──────── Extracted information
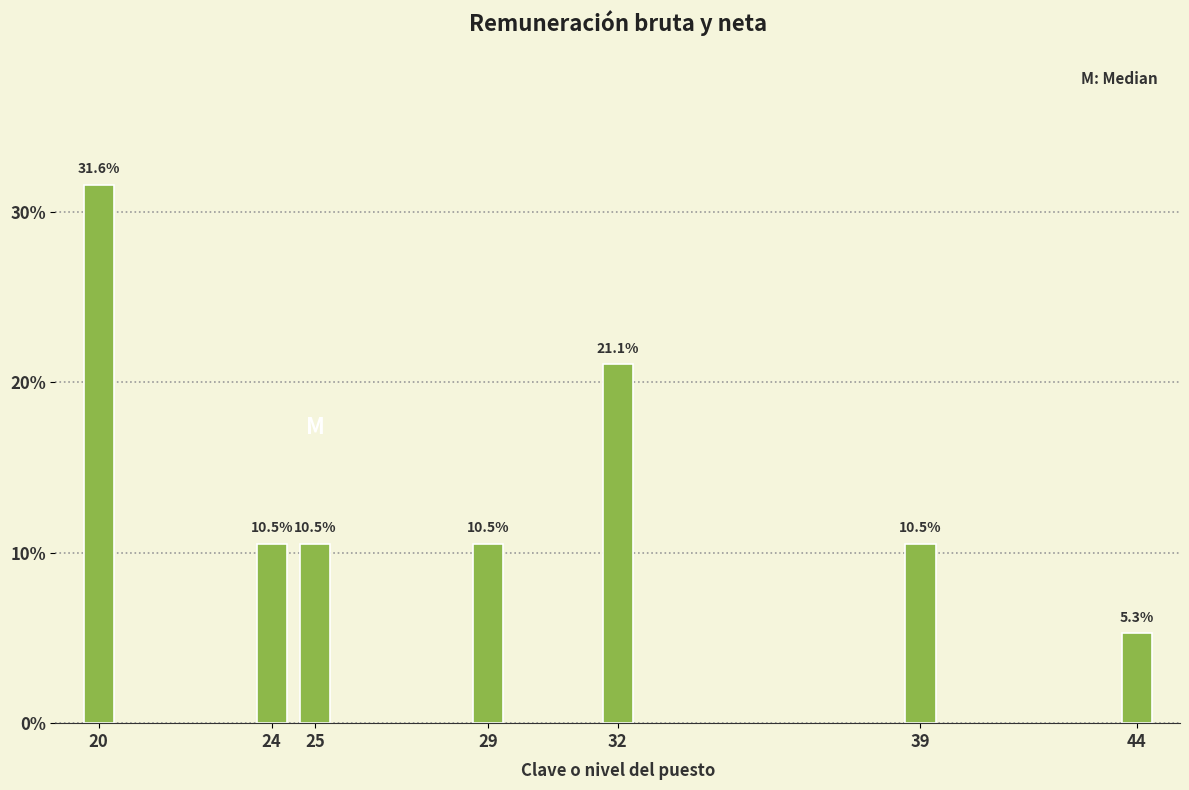

Reading left to right, what are all the values shown in this chart?

20=31.6	24=10.5	25=10.5	29=10.5	32=21.1	39=10.5	44=5.3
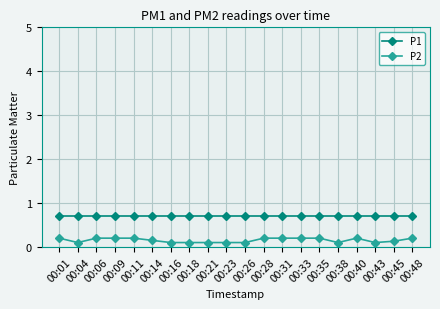

What is the difference between the maximum and minimum values in the P2 series?

0.1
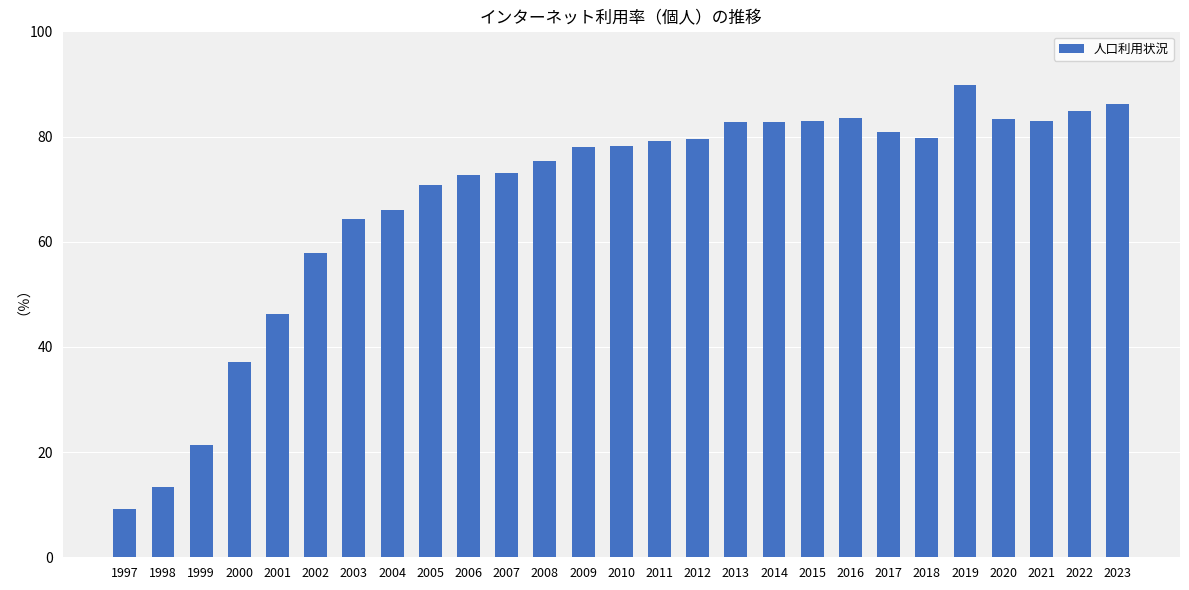

At which category does the chart reach its minimum across all series?

1997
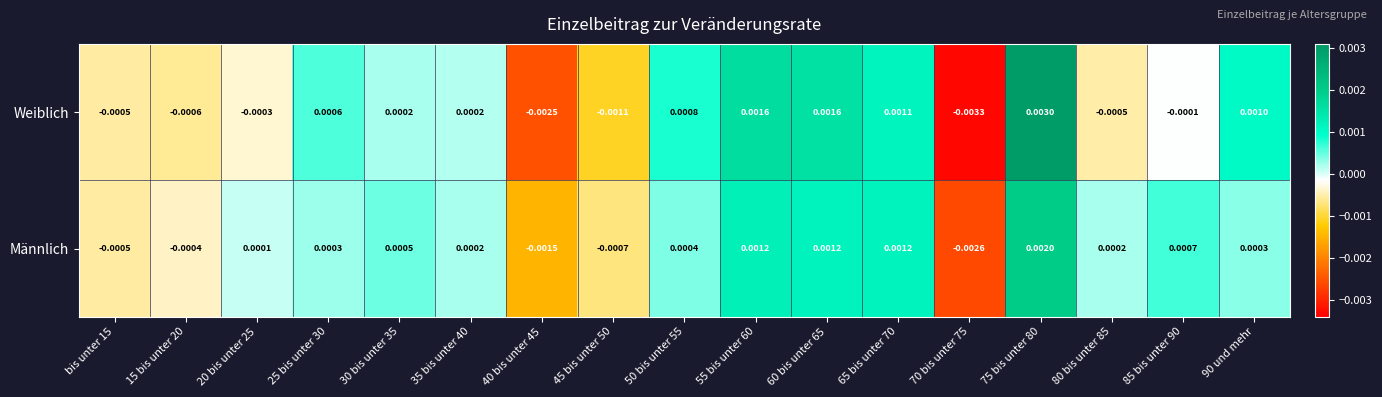

How many distinct data groups are displayed?

2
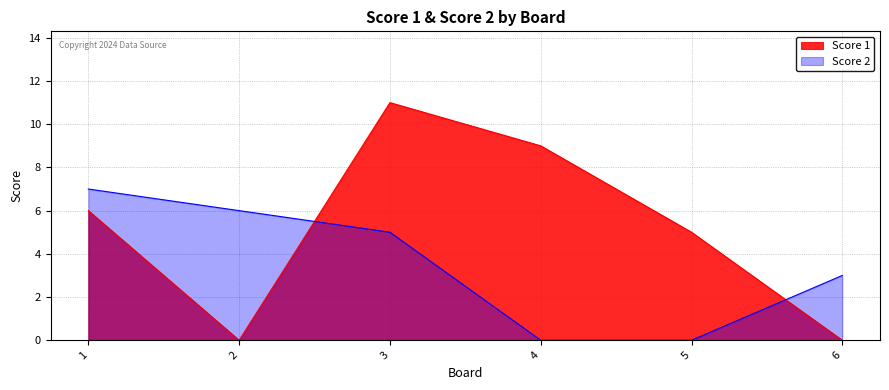

What is the spread (max minus min) of values at 2?

6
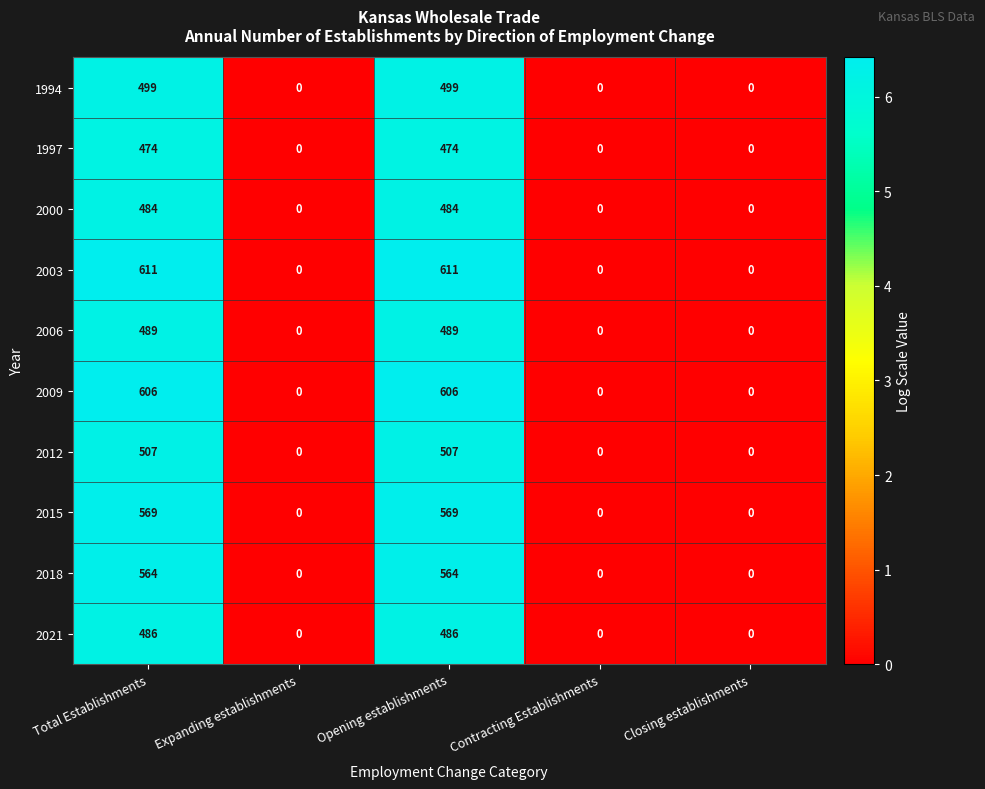

What is the sum of the 2018 values at Closing establishments and Opening establishments?

564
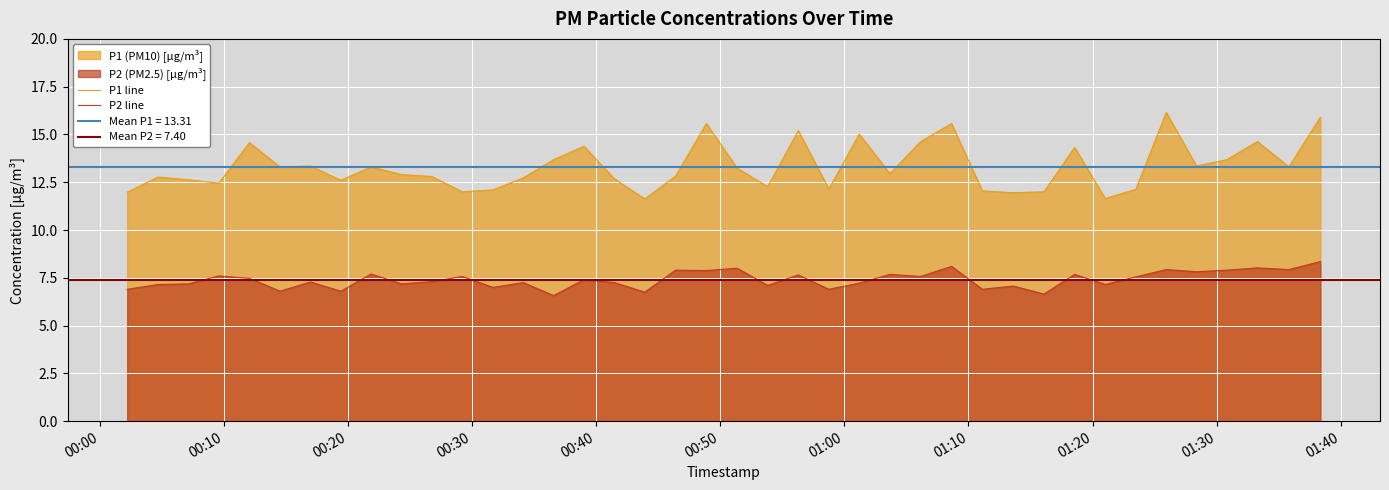

What is the lowest value of the P2 line series?

6.6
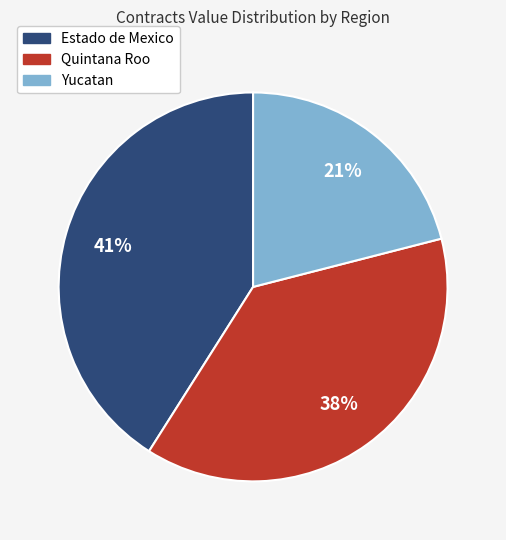

To the nearest percent, what percentage of the pie is Yucatan?

21%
────────────────
Problem description: Quote the entire listing above verbatim, leaving out the pictures.

Answer box:
Reading left to right, what are all the values shown in this chart?

20=31.6	24=10.5	25=10.5	29=10.5	32=21.1	39=10.5	44=5.3

What is the difference between the maximum and minimum values in the P2 series?

0.1

At which category does the chart reach its minimum across all series?

1997

How many distinct data groups are displayed?

2

What is the spread (max minus min) of values at 2?

6

What is the sum of the 2018 values at Closing establishments and Opening establishments?

564

What is the lowest value of the P2 line series?

6.6

To the nearest percent, what percentage of the pie is Yucatan?

21%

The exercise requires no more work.